ATI RN
ATI Medical Surgical Proctored Exam 2023
1. A healthcare professional auscultates a harsh hollow sound over a client's trachea & larynx. Which action should the healthcare professional take first?
- A. Document findings.
- B. Administer O2 therapy.
- C. Position client in high-Fowler's position.
- D. Administer prescribed albuterol.
Correct answer: A
Rationale: The healthcare professional has identified bronchial breath sounds, which are normal findings over the trachea & larynx, characterized by harsh, hollow, tubular, and blowing sounds. The appropriate initial action for the healthcare professional is to document these normal findings. Oxygen therapy, administering albuterol, or repositioning the client is unnecessary as this finding does not indicate a need for intervention.
2. During an acute asthma attack, a healthcare provider assesses a client. Which assessment finding indicates that the client's condition is worsening?
- A. Loud wheezing
- B. Increased respiratory rate
- C. Decreased breath sounds
- D. Productive cough
Correct answer: C
Rationale: In a client experiencing an acute asthma attack, decreased breath sounds suggest severe airway obstruction or respiratory fatigue, indicating a worsening condition.

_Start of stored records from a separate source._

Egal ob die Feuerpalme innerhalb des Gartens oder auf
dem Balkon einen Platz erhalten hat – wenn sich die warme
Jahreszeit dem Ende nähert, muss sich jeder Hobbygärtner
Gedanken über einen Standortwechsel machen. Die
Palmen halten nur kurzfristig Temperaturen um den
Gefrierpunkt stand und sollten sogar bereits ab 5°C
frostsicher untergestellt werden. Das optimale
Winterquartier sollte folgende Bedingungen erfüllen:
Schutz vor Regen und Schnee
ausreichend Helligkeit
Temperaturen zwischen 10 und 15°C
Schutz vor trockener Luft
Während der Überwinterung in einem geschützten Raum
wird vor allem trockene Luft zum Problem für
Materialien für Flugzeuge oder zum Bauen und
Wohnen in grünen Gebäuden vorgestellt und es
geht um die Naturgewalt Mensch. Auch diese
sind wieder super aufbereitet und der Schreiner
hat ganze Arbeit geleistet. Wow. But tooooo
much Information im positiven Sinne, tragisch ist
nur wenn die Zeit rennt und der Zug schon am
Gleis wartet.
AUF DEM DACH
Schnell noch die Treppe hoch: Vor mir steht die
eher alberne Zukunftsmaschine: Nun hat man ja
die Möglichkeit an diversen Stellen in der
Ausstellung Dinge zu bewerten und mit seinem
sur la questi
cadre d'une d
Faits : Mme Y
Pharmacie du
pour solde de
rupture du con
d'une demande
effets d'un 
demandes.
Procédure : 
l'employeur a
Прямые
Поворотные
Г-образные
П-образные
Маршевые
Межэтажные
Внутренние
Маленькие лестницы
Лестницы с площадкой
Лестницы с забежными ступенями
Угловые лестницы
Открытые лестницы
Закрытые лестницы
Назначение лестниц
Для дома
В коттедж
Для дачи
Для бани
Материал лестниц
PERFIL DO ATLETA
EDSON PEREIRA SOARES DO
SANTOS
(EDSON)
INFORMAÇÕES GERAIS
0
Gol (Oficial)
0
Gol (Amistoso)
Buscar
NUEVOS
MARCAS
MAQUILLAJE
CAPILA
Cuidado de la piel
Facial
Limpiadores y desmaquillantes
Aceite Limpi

Loud wheezing, increased respiratory rate, and a productive cough are common manifestations during an asthma attack as the airways constrict, leading to turbulent airflow causing wheezing, increased effort to breathe resulting in a higher respiratory rate, and mucus production causing a productive cough. However, decreased breath sounds signify a critical situation requiring immediate intervention.
3. While providing teaching to a client who is postoperative following coronary artery bypass graft (CABG) surgery and is receiving opioid medications to manage discomfort, which of the following desired effects of medications should the nurse identify as most important for the client's recovery?

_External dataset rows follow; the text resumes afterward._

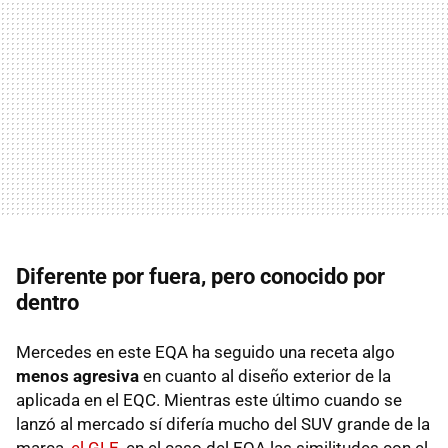
Diferente por fuera, pero conocido por
dentro
Mercedes en este EQA ha seguido una receta algo
menos agresiva
en cuanto al diseño exterior de la
aplicada en el EQC. Mientras este último cuando se
lanzó al mercado sí difería mucho del SUV grande de la
marca,
el GLE
, en el caso del EQA las similitudes con el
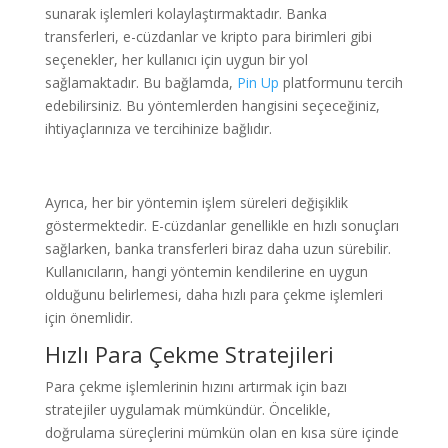
sunarak işlemleri kolaylaştırmaktadır. Banka
transferleri, e-cüzdanlar ve kripto para birimleri gibi
seçenekler, her kullanıcı için uygun bir yol
sağlamaktadır. Bu bağlamda,
Pin Up
platformunu tercih
edebilirsiniz. Bu yöntemlerden hangisini seçeceğiniz,
ihtiyaçlarınıza ve tercihinize bağlıdır.
Ayrıca, her bir yöntemin işlem süreleri değişiklik
göstermektedir. E-cüzdanlar genellikle en hızlı sonuçları
sağlarken, banka transferleri biraz daha uzun sürebilir.
Kullanıcıların, hangi yöntemin kendilerine en uygun
olduğunu belirlemesi, daha hızlı para çekme işlemleri
için önemlidir.
Hızlı Para Çekme Stratejileri
Para çekme işlemlerinin hızını artırmak için bazı
stratejiler uygulamak mümkündür. Öncelikle,
doğrulama süreçlerini mümkün olan en kısa süre içinde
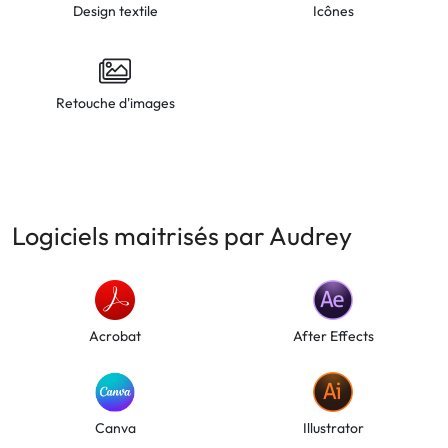
Design textile
Icônes
Retouche d'images
Logiciels maitrisés par Audrey
Acrobat
After Effects
Canva
Illustrator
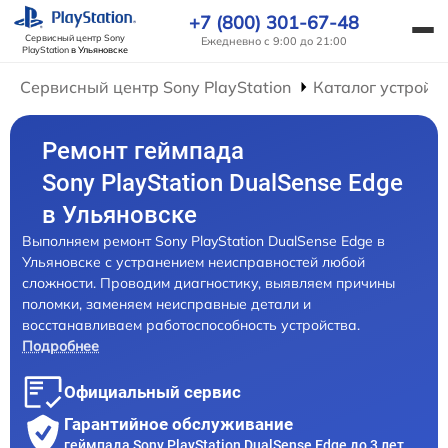
+7 (800) 301-67-48
Сервисный центр Sony
Ежедневно с 9:00 до 21:00
PlayStation
в Ульяновске
Сервисный центр Sony PlayStation
Каталог устройс
Ремонт геймпада
Sony PlayStation DualSense Edge
в Ульяновске
Выполняем ремонт Sony PlayStation DualSense Edge в
Ульяновске с устранением неисправностей любой
сложности. Проводим диагностику, выявляем причины
поломки, заменяем неисправные детали и
восстанавливаем работоспособность устройства.
Подробнее
Официальный сервис
Гарантийное обслуживание
геймпада Sony PlayStation DualSense Edge до 3 лет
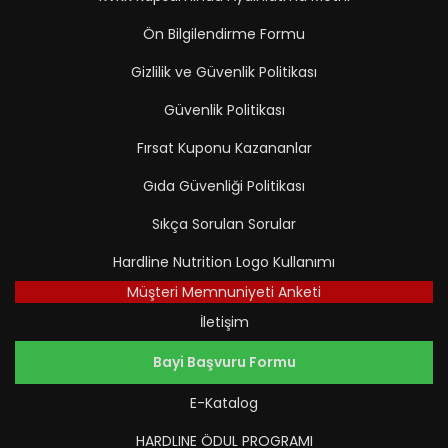
Ön Bilgilendirme Formu
Gizlilik ve Güvenlik Politikası
Güvenlik Politikası
Fırsat Kuponu Kazananlar
Gıda Güvenliği Politikası
Sıkça Sorulan Sorular
Hardline Nutrition Logo Kullanımı
Müşteri Memnuniyeti Anketi
İletişim
Bayi Başvuru Formu
E-Katalog
HARDLINE ÖDUL PROGRAMI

- A. It decreases the client's level of anxiety.
- B. It facilitates the client's deep breathing.
- C. It enhances the client's ability to sleep.

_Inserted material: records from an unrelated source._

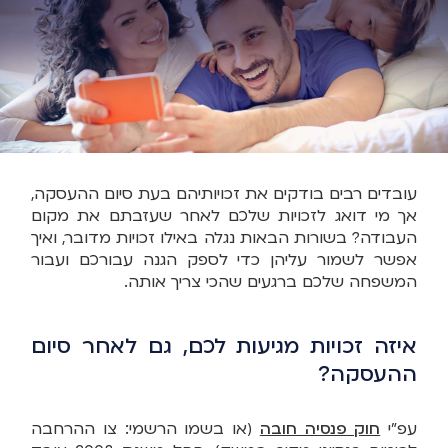
עובדים רבים בודקים את זכויותיהם בעת סיום ההעסקה,
אך מי דואג לזכויות שלכם לאחר שעזבתם את מקום
העבודה? בשורות הבאות נגלה באילו זכויות מדובר, ואיך
אפשר לשמור עליהן כדי לספק הגנה עבורכם ועבור
המשפחה שלכם ברגעים שהכי צריך אותה.
איזה זכויות מגיעות לכם, גם לאחר סיום
ההעסקה?
עפ"י
חוק פנסיה חובה
(או בשמו הרשמי: צו ההרחבה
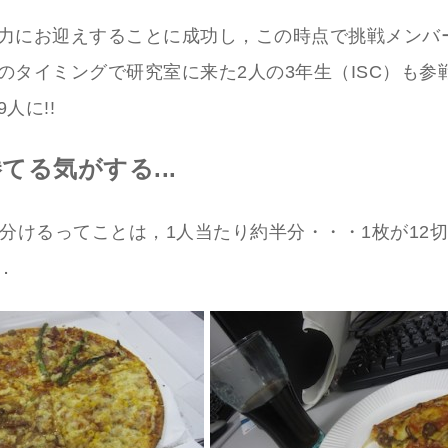
力にお迎えすることに成功し，この時点で挑戦メンバー
のタイミングで研究室に来た2人の3年生（ISC）も参
人に!!
てる気がする...
で分けるってことは，1人当たり約半分・・・1枚が12切
．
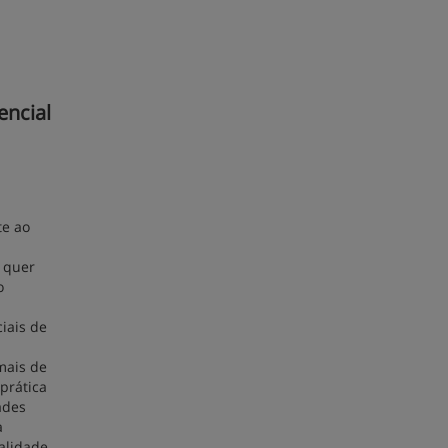
encial
te ao
s quer
o
iais de
mais de
prática
ades
a
ealidade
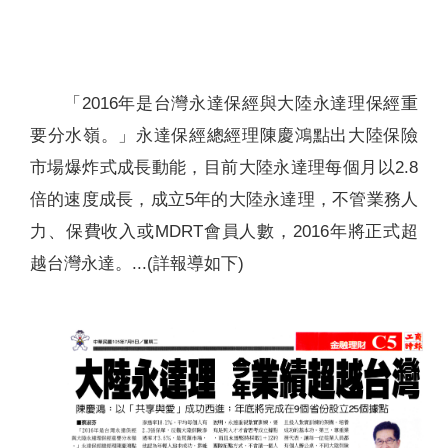
聯絡我們
「2016年是台灣永達保經與大陸永達理保經重
要分水嶺。」永達保經總經理陳慶鴻點出大陸保險
市場爆炸式成長動能，目前大陸永達理每個月以2.8
倍的速度成長，成立5年的大陸永達理，不管業務人
力、保費收入或MDRT會員人數，2016年將正式超
越台灣永達。...(詳報導如下)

- D. It reduces the client's blood pressure.
Correct answer: B
Rationale: In the postoperative period following CABG surgery, deep breathing exercises are essential to prevent complications such as atelectasis and pneumonia. Opioid medications can depress the respiratory system, making it crucial for the nurse to emphasize the importance of deep breathing to maintain optimal lung function. While managing pain and anxiety are important, facilitating deep breathing takes precedence in this situation to promote effective recovery and prevent respiratory complications.
4. A client with newly diagnosed osteoporosis is being taught about lifestyle modifications. Which instruction should be included?
- A. Increase intake of caffeinated beverages.
- B. Engage in weight-bearing exercises regularly.
- C. Avoid exposure to sunlight.
- D. Take calcium supplements with iron.
Correct answer: B
Rationale: Engaging in weight-bearing exercises is crucial for individuals with osteoporosis as it helps strengthen bones and reduce the risk of fractures. Weight-bearing exercises include activities like walking, jogging, dancing, and strength training. These exercises help improve bone density and overall bone health, making them an essential component of lifestyle modifications for individuals with osteoporosis.
5. During an assessment in the emergency department, an older adult client with community-acquired pneumonia is found to be confused. Which of the following findings should the nurse expect?
- A. Unequal pupils
- B. Hypertension
- C. Tympany upon chest percussion
- D. Confusion
Correct answer: D
Rationale: Confusion is a common finding in older adult clients with pneumonia, often indicating hypoxia. Hypertension, unequal pupils, and tympany upon chest percussion are not typically associated with community-acquired pneumonia in older adults.